Pictures aside, return all of the records exactly as they stand.
★ ★ ★ ★
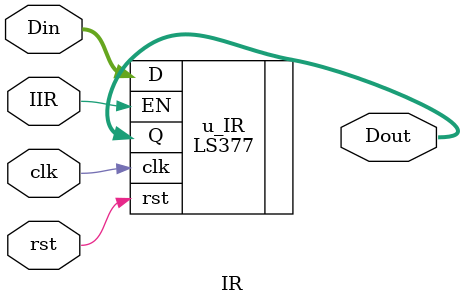
<source format=v>
`timescale 1ns / 1ps

module IR(
    input wire clk,
    input wire rst,
    input wire IIR,
    input wire [7:0] Din,
    output wire [7:0] Dout
    );
    
LS377 u_IR(
    .clk(clk),
    .rst(rst),
    .EN(IIR),
    .D(Din),
    .Q(Dout)
    );     
endmodule

</source>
★ ★ ★ ★
**SOLUTION FOR THIS TASK:**
<source format=v>
`timescale 1ns / 1ps

module IR(
    input wire clk,
    input wire rst,
    input wire IIR,
    input wire [7:0] Din,
    output wire [7:0] Dout
    );
    
LS377 u_IR(
    .clk(clk),
    .rst(rst),
    .EN(IIR),
    .D(Din),
    .Q(Dout)
    );     
endmodule

</source>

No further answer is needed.